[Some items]

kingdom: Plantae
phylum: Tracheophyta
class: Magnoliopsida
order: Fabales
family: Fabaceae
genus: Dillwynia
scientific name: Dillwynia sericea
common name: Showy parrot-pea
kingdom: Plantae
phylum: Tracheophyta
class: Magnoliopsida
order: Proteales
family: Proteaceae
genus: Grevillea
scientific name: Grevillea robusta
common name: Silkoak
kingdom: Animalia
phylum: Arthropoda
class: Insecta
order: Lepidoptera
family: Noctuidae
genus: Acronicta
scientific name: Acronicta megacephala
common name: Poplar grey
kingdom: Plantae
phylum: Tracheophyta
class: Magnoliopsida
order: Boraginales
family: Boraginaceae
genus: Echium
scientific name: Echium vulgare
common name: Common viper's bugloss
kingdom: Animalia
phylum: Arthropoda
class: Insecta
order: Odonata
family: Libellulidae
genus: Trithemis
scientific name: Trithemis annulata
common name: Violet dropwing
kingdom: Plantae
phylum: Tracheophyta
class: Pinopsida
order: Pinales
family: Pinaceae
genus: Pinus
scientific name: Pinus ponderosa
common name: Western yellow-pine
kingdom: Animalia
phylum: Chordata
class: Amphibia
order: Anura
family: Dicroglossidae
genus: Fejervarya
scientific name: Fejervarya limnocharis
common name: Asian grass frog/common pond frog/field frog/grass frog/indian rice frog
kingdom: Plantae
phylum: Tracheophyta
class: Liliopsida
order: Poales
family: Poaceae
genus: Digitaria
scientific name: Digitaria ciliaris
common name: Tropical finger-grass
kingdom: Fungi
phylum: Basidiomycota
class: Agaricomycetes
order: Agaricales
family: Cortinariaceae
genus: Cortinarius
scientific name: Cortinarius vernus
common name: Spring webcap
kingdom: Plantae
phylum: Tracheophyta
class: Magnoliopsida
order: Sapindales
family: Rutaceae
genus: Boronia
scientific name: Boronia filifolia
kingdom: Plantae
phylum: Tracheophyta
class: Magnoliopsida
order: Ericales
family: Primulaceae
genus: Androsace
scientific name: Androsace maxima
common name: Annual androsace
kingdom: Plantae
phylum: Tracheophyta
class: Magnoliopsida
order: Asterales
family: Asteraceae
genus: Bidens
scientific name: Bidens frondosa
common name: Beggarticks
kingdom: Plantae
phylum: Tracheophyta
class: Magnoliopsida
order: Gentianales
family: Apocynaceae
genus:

> [WHAT IS REQUIRED]: Rewrite every line of the items above as one numbered list, leaving out any blank lines.

> [RIGHT ANSWER]:
1. kingdom: Plantae
2. phylum: Tracheophyta
3. class: Magnoliopsida
4. order: Fabales
5. family: Fabaceae
6. genus: Dillwynia
7. scientific name: Dillwynia sericea
8. common name: Showy parrot-pea
9. kingdom: Plantae
10. phylum: Tracheophyta
11. class: Magnoliopsida
12. order: Proteales
13. family: Proteaceae
14. genus: Grevillea
15. scientific name: Grevillea robusta
16. common name: Silkoak
17. kingdom: Animalia
18. phylum: Arthropoda
19. class: Insecta
20. order: Lepidoptera
21. family: Noctuidae
22. genus: Acronicta
23. scientific name: Acronicta megacephala
24. common name: Poplar grey
25. kingdom: Plantae
26. phylum: Tracheophyta
27. class: Magnoliopsida
28. order: Boraginales
29. family: Boraginaceae
30. genus: Echium
31. scientific name: Echium vulgare
32. common name: Common viper's bugloss
33. kingdom: Animalia
34. phylum: Arthropoda
35. class: Insecta
36. order: Odonata
37. family: Libellulidae
38. genus: Trithemis
39. scientific name: Trithemis annulata
40. common name: Violet dropwing
41. kingdom: Plantae
42. phylum: Tracheophyta
43. class: Pinopsida
44. order: Pinales
45. family: Pinaceae
46. genus: Pinus
47. scientific name: Pinus ponderosa
48. common name: Western yellow-pine
49. kingdom: Animalia
50. phylum: Chordata
51. class: Amphibia
52. order: Anura
53. family: Dicroglossidae
54. genus: Fejervarya
55. scientific name: Fejervarya limnocharis
56. common name: Asian grass frog/common pond frog/field frog/grass frog/indian rice frog
57. kingdom: Plantae
58. phylum: Tracheophyta
59. class: Liliopsida
60. order: Poales
61. family: Poaceae
62. genus: Digitaria
63. scientific name: Digitaria ciliaris
64. common name: Tropical finger-grass
65. kingdom: Fungi
66. phylum: Basidiomycota
67. class: Agaricomycetes
68. order: Agaricales
69. family: Cortinariaceae
70. genus: Cortinarius
71. scientific name: Cortinarius vernus
72. common name: Spring webcap
73. kingdom: Plantae
74. phylum: Tracheophyta
75. class: Magnoliopsida
76. order: Sapindales
77. family: Rutaceae
78. genus: Boronia
79. scientific name: Boronia filifolia
80. kingdom: Plantae
81. phylum: Tracheophyta
82. class: Magnoliopsida
83. order: Ericales
84. family: Primulaceae
85. genus: Androsace
86. scientific name: Androsace maxima
87. common name: Annual androsace
88. kingdom: Plantae
89. phylum: Tracheophyta
90. class: Magnoliopsida
91. order: Asterales
92. family: Asteraceae
93. genus: Bidens
94. scientific name: Bidens frondosa
95. common name: Beggarticks
96. kingdom: Plantae
97. phylum: Tracheophyta
98. class: Magnoliopsida
99. order: Gentianales
100. family: Apocynaceae
101. genus:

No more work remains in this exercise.